● **THE PROBLEM**
From the first line to the last, write out the records below exactly as they appear.

● **RECORDS FOR THIS EXERCISE**
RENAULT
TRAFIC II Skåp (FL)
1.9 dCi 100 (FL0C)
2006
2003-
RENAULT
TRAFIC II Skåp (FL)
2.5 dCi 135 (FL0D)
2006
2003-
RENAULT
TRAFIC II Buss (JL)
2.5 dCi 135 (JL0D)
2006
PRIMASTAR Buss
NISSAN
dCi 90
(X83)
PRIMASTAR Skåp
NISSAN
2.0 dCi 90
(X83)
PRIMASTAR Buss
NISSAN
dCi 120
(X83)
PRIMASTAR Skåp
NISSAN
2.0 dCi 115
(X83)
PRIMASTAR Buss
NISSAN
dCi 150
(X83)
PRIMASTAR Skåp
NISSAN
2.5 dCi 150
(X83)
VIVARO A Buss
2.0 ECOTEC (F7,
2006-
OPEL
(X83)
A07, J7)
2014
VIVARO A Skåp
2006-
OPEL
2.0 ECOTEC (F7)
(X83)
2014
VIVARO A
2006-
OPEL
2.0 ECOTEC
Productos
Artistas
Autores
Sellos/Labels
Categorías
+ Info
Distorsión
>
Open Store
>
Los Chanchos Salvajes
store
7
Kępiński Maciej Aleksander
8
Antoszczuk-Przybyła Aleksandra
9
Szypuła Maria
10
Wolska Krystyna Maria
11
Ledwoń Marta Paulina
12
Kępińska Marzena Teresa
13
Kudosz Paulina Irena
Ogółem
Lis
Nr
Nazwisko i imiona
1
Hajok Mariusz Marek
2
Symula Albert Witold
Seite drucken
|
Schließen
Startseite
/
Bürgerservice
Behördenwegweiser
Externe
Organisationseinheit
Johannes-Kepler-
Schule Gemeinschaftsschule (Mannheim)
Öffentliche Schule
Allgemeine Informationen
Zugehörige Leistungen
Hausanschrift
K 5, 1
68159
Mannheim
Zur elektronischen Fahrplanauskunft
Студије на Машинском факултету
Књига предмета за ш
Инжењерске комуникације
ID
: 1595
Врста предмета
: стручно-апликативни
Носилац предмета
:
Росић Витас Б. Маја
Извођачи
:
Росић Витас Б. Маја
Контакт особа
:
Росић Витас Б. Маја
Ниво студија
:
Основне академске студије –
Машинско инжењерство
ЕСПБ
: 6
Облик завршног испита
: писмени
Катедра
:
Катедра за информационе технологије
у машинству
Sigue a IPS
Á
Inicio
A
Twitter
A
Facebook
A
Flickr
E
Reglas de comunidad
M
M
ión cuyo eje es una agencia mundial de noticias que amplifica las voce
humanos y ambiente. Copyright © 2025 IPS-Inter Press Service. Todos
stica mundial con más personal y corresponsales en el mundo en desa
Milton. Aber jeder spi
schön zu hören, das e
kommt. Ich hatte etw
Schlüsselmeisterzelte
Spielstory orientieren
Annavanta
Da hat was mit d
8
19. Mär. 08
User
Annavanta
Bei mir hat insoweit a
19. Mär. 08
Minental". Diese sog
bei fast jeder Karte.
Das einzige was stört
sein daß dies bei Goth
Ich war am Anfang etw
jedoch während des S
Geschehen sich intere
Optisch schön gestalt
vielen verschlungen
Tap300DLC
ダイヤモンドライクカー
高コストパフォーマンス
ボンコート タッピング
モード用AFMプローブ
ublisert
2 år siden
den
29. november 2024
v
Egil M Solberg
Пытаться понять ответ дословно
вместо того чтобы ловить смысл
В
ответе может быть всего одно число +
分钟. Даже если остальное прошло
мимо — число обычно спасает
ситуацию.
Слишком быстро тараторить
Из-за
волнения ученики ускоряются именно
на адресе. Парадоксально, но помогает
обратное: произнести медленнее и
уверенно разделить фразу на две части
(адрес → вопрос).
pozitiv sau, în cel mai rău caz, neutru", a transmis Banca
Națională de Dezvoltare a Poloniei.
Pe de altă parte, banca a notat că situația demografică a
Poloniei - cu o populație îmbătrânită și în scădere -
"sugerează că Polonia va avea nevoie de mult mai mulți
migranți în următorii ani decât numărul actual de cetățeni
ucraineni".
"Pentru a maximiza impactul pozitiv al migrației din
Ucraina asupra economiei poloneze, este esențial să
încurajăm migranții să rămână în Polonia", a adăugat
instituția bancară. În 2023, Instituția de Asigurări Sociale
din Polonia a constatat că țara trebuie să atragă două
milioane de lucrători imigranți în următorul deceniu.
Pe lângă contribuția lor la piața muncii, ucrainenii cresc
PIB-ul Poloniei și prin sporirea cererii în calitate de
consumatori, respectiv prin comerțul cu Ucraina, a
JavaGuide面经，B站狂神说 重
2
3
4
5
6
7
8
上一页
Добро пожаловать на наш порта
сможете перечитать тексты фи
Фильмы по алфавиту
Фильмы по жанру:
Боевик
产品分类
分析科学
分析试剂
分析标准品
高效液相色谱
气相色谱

● **ANSWER SECTION**
RENAULT
TRAFIC II Skåp (FL)
1.9 dCi 100 (FL0C)
2006
2003-
RENAULT
TRAFIC II Skåp (FL)
2.5 dCi 135 (FL0D)
2006
2003-
RENAULT
TRAFIC II Buss (JL)
2.5 dCi 135 (JL0D)
2006
PRIMASTAR Buss
NISSAN
dCi 90
(X83)
PRIMASTAR Skåp
NISSAN
2.0 dCi 90
(X83)
PRIMASTAR Buss
NISSAN
dCi 120
(X83)
PRIMASTAR Skåp
NISSAN
2.0 dCi 115
(X83)
PRIMASTAR Buss
NISSAN
dCi 150
(X83)
PRIMASTAR Skåp
NISSAN
2.5 dCi 150
(X83)
VIVARO A Buss
2.0 ECOTEC (F7,
2006-
OPEL
(X83)
A07, J7)
2014
VIVARO A Skåp
2006-
OPEL
2.0 ECOTEC (F7)
(X83)
2014
VIVARO A
2006-
OPEL
2.0 ECOTEC
Productos
Artistas
Autores
Sellos/Labels
Categorías
+ Info
Distorsión
>
Open Store
>
Los Chanchos Salvajes
store
7
Kępiński Maciej Aleksander
8
Antoszczuk-Przybyła Aleksandra
9
Szypuła Maria
10
Wolska Krystyna Maria
11
Ledwoń Marta Paulina
12
Kępińska Marzena Teresa
13
Kudosz Paulina Irena
Ogółem
Lis
Nr
Nazwisko i imiona
1
Hajok Mariusz Marek
2
Symula Albert Witold
Seite drucken
|
Schließen
Startseite
/
Bürgerservice
Behördenwegweiser
Externe
Organisationseinheit
Johannes-Kepler-
Schule Gemeinschaftsschule (Mannheim)
Öffentliche Schule
Allgemeine Informationen
Zugehörige Leistungen
Hausanschrift
K 5, 1
68159
Mannheim
Zur elektronischen Fahrplanauskunft
Студије на Машинском факултету
Књига предмета за ш
Инжењерске комуникације
ID
: 1595
Врста предмета
: стручно-апликативни
Носилац предмета
:
Росић Витас Б. Маја
Извођачи
:
Росић Витас Б. Маја
Контакт особа
:
Росић Витас Б. Маја
Ниво студија
:
Основне академске студије –
Машинско инжењерство
ЕСПБ
: 6
Облик завршног испита
: писмени
Катедра
:
Катедра за информационе технологије
у машинству
Sigue a IPS
Á
Inicio
A
Twitter
A
Facebook
A
Flickr
E
Reglas de comunidad
M
M
ión cuyo eje es una agencia mundial de noticias que amplifica las voce
humanos y ambiente. Copyright © 2025 IPS-Inter Press Service. Todos
stica mundial con más personal y corresponsales en el mundo en desa
Milton. Aber jeder spi
schön zu hören, das e
kommt. Ich hatte etw
Schlüsselmeisterzelte
Spielstory orientieren
Annavanta
Da hat was mit d
8
19. Mär. 08
User
Annavanta
Bei mir hat insoweit a
19. Mär. 08
Minental". Diese sog
bei fast jeder Karte.
Das einzige was stört
sein daß dies bei Goth
Ich war am Anfang etw
jedoch während des S
Geschehen sich intere
Optisch schön gestalt
vielen verschlungen
Tap300DLC
ダイヤモンドライクカー
高コストパフォーマンス
ボンコート タッピング
モード用AFMプローブ
ublisert
2 år siden
den
29. november 2024
v
Egil M Solberg
Пытаться понять ответ дословно
вместо того чтобы ловить смысл
В
ответе может быть всего одно число +
分钟. Даже если остальное прошло
мимо — число обычно спасает
ситуацию.
Слишком быстро тараторить
Из-за
волнения ученики ускоряются именно
на адресе. Парадоксально, но помогает
обратное: произнести медленнее и
уверенно разделить фразу на две части
(адрес → вопрос).
pozitiv sau, în cel mai rău caz, neutru", a transmis Banca
Națională de Dezvoltare a Poloniei.
Pe de altă parte, banca a notat că situația demografică a
Poloniei - cu o populație îmbătrânită și în scădere -
"sugerează că Polonia va avea nevoie de mult mai mulți
migranți în următorii ani decât numărul actual de cetățeni
ucraineni".
"Pentru a maximiza impactul pozitiv al migrației din
Ucraina asupra economiei poloneze, este esențial să
încurajăm migranții să rămână în Polonia", a adăugat
instituția bancară. În 2023, Instituția de Asigurări Sociale
din Polonia a constatat că țara trebuie să atragă două
milioane de lucrători imigranți în următorul deceniu.
Pe lângă contribuția lor la piața muncii, ucrainenii cresc
PIB-ul Poloniei și prin sporirea cererii în calitate de
consumatori, respectiv prin comerțul cu Ucraina, a
JavaGuide面经，B站狂神说 重
2
3
4
5
6
7
8
上一页
Добро пожаловать на наш порта
сможете перечитать тексты фи
Фильмы по алфавиту
Фильмы по жанру:
Боевик
产品分类
分析科学
分析试剂
分析标准品
高效液相色谱
气相色谱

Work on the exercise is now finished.